▶ _What this task involves_: Exactly as written, transcribe the data that follows.

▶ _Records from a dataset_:
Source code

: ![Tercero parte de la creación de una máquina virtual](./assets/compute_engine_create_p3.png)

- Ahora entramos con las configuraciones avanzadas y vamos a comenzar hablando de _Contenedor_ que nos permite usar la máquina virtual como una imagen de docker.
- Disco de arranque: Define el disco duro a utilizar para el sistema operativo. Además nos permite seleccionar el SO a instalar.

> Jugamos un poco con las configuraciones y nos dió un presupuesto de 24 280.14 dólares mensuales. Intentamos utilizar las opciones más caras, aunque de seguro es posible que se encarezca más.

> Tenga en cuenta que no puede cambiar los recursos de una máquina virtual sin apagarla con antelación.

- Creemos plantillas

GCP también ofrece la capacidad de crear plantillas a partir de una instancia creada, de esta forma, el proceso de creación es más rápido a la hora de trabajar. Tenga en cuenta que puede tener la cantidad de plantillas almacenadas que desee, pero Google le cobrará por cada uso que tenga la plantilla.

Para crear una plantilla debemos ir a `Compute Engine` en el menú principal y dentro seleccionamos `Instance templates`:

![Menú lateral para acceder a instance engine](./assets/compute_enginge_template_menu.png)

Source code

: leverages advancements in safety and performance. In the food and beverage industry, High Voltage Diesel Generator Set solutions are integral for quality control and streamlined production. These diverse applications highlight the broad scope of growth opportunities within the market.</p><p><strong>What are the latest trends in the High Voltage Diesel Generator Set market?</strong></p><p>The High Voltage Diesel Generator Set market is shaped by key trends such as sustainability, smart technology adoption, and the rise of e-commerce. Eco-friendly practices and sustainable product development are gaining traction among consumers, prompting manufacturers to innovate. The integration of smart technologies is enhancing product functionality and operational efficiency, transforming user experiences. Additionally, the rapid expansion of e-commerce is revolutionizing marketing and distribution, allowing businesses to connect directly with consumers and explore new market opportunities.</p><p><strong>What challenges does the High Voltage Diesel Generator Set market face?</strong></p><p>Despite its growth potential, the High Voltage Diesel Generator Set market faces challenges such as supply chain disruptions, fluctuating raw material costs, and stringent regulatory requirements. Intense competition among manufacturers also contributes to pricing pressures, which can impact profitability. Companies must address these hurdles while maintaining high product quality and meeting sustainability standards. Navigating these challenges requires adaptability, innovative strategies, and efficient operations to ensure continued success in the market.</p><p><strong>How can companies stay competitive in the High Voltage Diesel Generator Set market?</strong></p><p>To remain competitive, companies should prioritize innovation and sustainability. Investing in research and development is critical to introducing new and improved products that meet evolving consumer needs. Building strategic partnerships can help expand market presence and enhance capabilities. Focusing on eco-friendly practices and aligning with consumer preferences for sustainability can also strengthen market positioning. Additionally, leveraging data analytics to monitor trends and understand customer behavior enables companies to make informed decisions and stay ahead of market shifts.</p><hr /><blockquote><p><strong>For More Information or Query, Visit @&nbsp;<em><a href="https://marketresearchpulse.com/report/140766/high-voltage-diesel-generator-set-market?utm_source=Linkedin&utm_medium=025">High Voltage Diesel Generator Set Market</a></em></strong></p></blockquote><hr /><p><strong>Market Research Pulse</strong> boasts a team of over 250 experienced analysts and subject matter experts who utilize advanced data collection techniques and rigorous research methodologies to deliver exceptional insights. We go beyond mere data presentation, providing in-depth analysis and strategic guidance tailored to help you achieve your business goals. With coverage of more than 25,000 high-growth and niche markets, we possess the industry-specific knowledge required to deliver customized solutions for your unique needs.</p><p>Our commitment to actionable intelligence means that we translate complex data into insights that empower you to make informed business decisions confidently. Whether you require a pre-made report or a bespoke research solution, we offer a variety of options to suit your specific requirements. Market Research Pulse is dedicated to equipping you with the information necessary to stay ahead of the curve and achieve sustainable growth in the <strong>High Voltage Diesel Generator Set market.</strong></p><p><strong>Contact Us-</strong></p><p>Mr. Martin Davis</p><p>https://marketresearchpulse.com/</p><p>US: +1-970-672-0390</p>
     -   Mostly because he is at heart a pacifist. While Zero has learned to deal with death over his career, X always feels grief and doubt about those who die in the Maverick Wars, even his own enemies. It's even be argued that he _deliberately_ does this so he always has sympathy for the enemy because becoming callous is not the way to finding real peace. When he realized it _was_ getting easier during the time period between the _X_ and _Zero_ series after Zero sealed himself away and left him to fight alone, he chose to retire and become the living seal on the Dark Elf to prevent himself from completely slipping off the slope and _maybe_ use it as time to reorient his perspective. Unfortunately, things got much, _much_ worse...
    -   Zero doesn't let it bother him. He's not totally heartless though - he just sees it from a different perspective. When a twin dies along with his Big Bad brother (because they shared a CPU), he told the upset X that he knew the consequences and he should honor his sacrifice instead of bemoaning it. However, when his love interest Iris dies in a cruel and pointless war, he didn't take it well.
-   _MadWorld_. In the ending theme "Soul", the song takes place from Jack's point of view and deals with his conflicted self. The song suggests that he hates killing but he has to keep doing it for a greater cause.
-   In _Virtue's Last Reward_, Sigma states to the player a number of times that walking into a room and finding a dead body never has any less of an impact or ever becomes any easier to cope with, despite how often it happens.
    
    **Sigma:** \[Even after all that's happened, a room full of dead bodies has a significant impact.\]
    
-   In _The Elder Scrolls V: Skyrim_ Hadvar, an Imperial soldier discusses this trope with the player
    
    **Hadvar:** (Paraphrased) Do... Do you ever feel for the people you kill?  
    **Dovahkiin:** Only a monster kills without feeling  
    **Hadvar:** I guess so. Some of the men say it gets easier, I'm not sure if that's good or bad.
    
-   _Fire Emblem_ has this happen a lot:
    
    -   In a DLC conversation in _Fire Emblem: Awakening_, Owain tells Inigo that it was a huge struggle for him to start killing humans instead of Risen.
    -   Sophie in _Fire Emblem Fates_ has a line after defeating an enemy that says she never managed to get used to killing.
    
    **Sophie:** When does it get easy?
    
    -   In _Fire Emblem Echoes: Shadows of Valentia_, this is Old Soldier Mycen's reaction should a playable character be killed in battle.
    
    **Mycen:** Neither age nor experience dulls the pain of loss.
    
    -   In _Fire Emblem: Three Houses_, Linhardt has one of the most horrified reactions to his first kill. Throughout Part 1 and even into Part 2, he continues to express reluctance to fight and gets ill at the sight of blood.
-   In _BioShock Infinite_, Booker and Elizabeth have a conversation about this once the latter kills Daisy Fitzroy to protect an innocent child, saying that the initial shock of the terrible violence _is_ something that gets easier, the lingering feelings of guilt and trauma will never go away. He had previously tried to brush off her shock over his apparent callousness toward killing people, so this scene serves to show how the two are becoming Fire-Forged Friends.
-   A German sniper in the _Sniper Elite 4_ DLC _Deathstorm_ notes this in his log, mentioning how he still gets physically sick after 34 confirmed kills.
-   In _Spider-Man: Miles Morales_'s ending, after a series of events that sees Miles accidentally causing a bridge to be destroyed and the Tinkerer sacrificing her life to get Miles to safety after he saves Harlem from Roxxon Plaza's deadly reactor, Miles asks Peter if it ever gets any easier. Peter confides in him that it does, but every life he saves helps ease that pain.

▶ _Task output_:
Source code

: ![Tercero parte de la creación de una máquina virtual](./assets/compute_engine_create_p3.png)

- Ahora entramos con las configuraciones avanzadas y vamos a comenzar hablando de _Contenedor_ que nos permite usar la máquina virtual como una imagen de docker.
- Disco de arranque: Define el disco duro a utilizar para el sistema operativo. Además nos permite seleccionar el SO a instalar.

> Jugamos un poco con las configuraciones y nos dió un presupuesto de 24 280.14 dólares mensuales. Intentamos utilizar las opciones más caras, aunque de seguro es posible que se encarezca más.

> Tenga en cuenta que no puede cambiar los recursos de una máquina virtual sin apagarla con antelación.

- Creemos plantillas

GCP también ofrece la capacidad de crear plantillas a partir de una instancia creada, de esta forma, el proceso de creación es más rápido a la hora de trabajar. Tenga en cuenta que puede tener la cantidad de plantillas almacenadas que desee, pero Google le cobrará por cada uso que tenga la plantilla.

Para crear una plantilla debemos ir a `Compute Engine` en el menú principal y dentro seleccionamos `Instance templates`:

![Menú lateral para acceder a instance engine](./assets/compute_enginge_template_menu.png)

Source code

: leverages advancements in safety and performance. In the food and beverage industry, High Voltage Diesel Generator Set solutions are integral for quality control and streamlined production. These diverse applications highlight the broad scope of growth opportunities within the market.</p><p><strong>What are the latest trends in the High Voltage Diesel Generator Set market?</strong></p><p>The High Voltage Diesel Generator Set market is shaped by key trends such as sustainability, smart technology adoption, and the rise of e-commerce. Eco-friendly practices and sustainable product development are gaining traction among consumers, prompting manufacturers to innovate. The integration of smart technologies is enhancing product functionality and operational efficiency, transforming user experiences. Additionally, the rapid expansion of e-commerce is revolutionizing marketing and distribution, allowing businesses to connect directly with consumers and explore new market opportunities.</p><p><strong>What challenges does the High Voltage Diesel Generator Set market face?</strong></p><p>Despite its growth potential, the High Voltage Diesel Generator Set market faces challenges such as supply chain disruptions, fluctuating raw material costs, and stringent regulatory requirements. Intense competition among manufacturers also contributes to pricing pressures, which can impact profitability. Companies must address these hurdles while maintaining high product quality and meeting sustainability standards. Navigating these challenges requires adaptability, innovative strategies, and efficient operations to ensure continued success in the market.</p><p><strong>How can companies stay competitive in the High Voltage Diesel Generator Set market?</strong></p><p>To remain competitive, companies should prioritize innovation and sustainability. Investing in research and development is critical to introducing new and improved products that meet evolving consumer needs. Building strategic partnerships can help expand market presence and enhance capabilities. Focusing on eco-friendly practices and aligning with consumer preferences for sustainability can also strengthen market positioning. Additionally, leveraging data analytics to monitor trends and understand customer behavior enables companies to make informed decisions and stay ahead of market shifts.</p><hr /><blockquote><p><strong>For More Information or Query, Visit @&nbsp;<em><a href="https://marketresearchpulse.com/report/140766/high-voltage-diesel-generator-set-market?utm_source=Linkedin&utm_medium=025">High Voltage Diesel Generator Set Market</a></em></strong></p></blockquote><hr /><p><strong>Market Research Pulse</strong> boasts a team of over 250 experienced analysts and subject matter experts who utilize advanced data collection techniques and rigorous research methodologies to deliver exceptional insights. We go beyond mere data presentation, providing in-depth analysis and strategic guidance tailored to help you achieve your business goals. With coverage of more than 25,000 high-growth and niche markets, we possess the industry-specific knowledge required to deliver customized solutions for your unique needs.</p><p>Our commitment to actionable intelligence means that we translate complex data into insights that empower you to make informed business decisions confidently. Whether you require a pre-made report or a bespoke research solution, we offer a variety of options to suit your specific requirements. Market Research Pulse is dedicated to equipping you with the information necessary to stay ahead of the curve and achieve sustainable growth in the <strong>High Voltage Diesel Generator Set market.</strong></p><p><strong>Contact Us-</strong></p><p>Mr. Martin Davis</p><p>https://marketresearchpulse.com/</p><p>US: +1-970-672-0390</p>
     -   Mostly because he is at heart a pacifist. While Zero has learned to deal with death over his career, X always feels grief and doubt about those who die in the Maverick Wars, even his own enemies. It's even be argued that he _deliberately_ does this so he always has sympathy for the enemy because becoming callous is not the way to finding real peace. When he realized it _was_ getting easier during the time period between the _X_ and _Zero_ series after Zero sealed himself away and left him to fight alone, he chose to retire and become the living seal on the Dark Elf to prevent himself from completely slipping off the slope and _maybe_ use it as time to reorient his perspective. Unfortunately, things got much, _much_ worse...
    -   Zero doesn't let it bother him. He's not totally heartless though - he just sees it from a different perspective. When a twin dies along with his Big Bad brother (because they shared a CPU), he told the upset X that he knew the consequences and he should honor his sacrifice instead of bemoaning it. However, when his love interest Iris dies in a cruel and pointless war, he didn't take it well.
-   _MadWorld_. In the ending theme "Soul", the song takes place from Jack's point of view and deals with his conflicted self. The song suggests that he hates killing but he has to keep doing it for a greater cause.
-   In _Virtue's Last Reward_, Sigma states to the player a number of times that walking into a room and finding a dead body never has any less of an impact or ever becomes any easier to cope with, despite how often it happens.
    
    **Sigma:** \[Even after all that's happened, a room full of dead bodies has a significant impact.\]
    
-   In _The Elder Scrolls V: Skyrim_ Hadvar, an Imperial soldier discusses this trope with the player
    
    **Hadvar:** (Paraphrased) Do... Do you ever feel for the people you kill?  
    **Dovahkiin:** Only a monster kills without feeling  
    **Hadvar:** I guess so. Some of the men say it gets easier, I'm not sure if that's good or bad.
    
-   _Fire Emblem_ has this happen a lot:
    
    -   In a DLC conversation in _Fire Emblem: Awakening_, Owain tells Inigo that it was a huge struggle for him to start killing humans instead of Risen.
    -   Sophie in _Fire Emblem Fates_ has a line after defeating an enemy that says she never managed to get used to killing.
    
    **Sophie:** When does it get easy?
    
    -   In _Fire Emblem Echoes: Shadows of Valentia_, this is Old Soldier Mycen's reaction should a playable character be killed in battle.
    
    **Mycen:** Neither age nor experience dulls the pain of loss.
    
    -   In _Fire Emblem: Three Houses_, Linhardt has one of the most horrified reactions to his first kill. Throughout Part 1 and even into Part 2, he continues to express reluctance to fight and gets ill at the sight of blood.
-   In _BioShock Infinite_, Booker and Elizabeth have a conversation about this once the latter kills Daisy Fitzroy to protect an innocent child, saying that the initial shock of the terrible violence _is_ something that gets easier, the lingering feelings of guilt and trauma will never go away. He had previously tried to brush off her shock over his apparent callousness toward killing people, so this scene serves to show how the two are becoming Fire-Forged Friends.
-   A German sniper in the _Sniper Elite 4_ DLC _Deathstorm_ notes this in his log, mentioning how he still gets physically sick after 34 confirmed kills.
-   In _Spider-Man: Miles Morales_'s ending, after a series of events that sees Miles accidentally causing a bridge to be destroyed and the Tinkerer sacrificing her life to get Miles to safety after he saves Harlem from Roxxon Plaza's deadly reactor, Miles asks Peter if it ever gets any easier. Peter confides in him that it does, but every life he saves helps ease that pain.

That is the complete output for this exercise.